• _PAGE_
-- Begin --

According to Wind Trading Desk, on January 29, Morgan Stanley's Brian Nowak analysis team sharply raised Meta's target price from $750 to $825 in their report, implying about 15% upside from the current level.

Morgan Stanley's report not only raised 2027 earnings per share (EPS) expectations by 10%, but also made the prediction: Meta's advertising revenue is expected to surpass Google Search for the first time in Q2 2026, ending Google's long-term dominance in the digital advertising space.

The confidence behind all this comes from Mark Zuckerberg sending clear signals to investors on the conference call: Meta is using large models to completely rewrite its recommendation system, and he considers the current system still "primitive". Morgan Stanley believes that if the current system is still primitive, long-term opportunities and improvements are likely to bring even more growth. They expect further improvements for Meta in personalization (as META is able to analyze more data more efficiently), agent services (such as MetaAI), new creative/media services for users/advertisers, wearable devices, etc. This is not just a tech upgrade, but a generational leap from “traffic monetization” to the infrastructure for "personal superintelligence."

-- End --

• _SOURCE DATA_
-- Begin --

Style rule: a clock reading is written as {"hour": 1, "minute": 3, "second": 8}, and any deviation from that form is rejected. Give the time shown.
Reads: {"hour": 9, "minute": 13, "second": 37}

-- End --

• _DIRECTIVE 1_
Decide whether each statement agrees with the article on Meta's target price. Answer yes or no for each and quote the article's deciding words.
(a) Morgan Stanley raised Meta's target price from $750 to $825.
(b) Morgan Stanley raised its 2027 earnings per share expectations by 15%.
(c) Zuckerberg described Meta's current recommendation system as advanced.
• _DIRECTIVE 2_
Rewrite the passage of the article on Meta's target price that begins at the words "According to Wind" and stops after "the current level.", substituting "research group" for "analysis team".
The listing is not used here.

• _EXERCISE ANSWER 1_
(a) Yes: "sharply raised Meta's target price from $750 to $825"
(b) No: "raised 2027 earnings per share (EPS) expectations by 10%"
(c) No: "he considers the current system still "primitive""

• _EXERCISE ANSWER 2_
According to Wind Trading Desk, on January 29, Morgan Stanley's Brian Nowak research group sharply raised Meta's target price from $750 to $825 in their report, implying about 15% upside from the current level.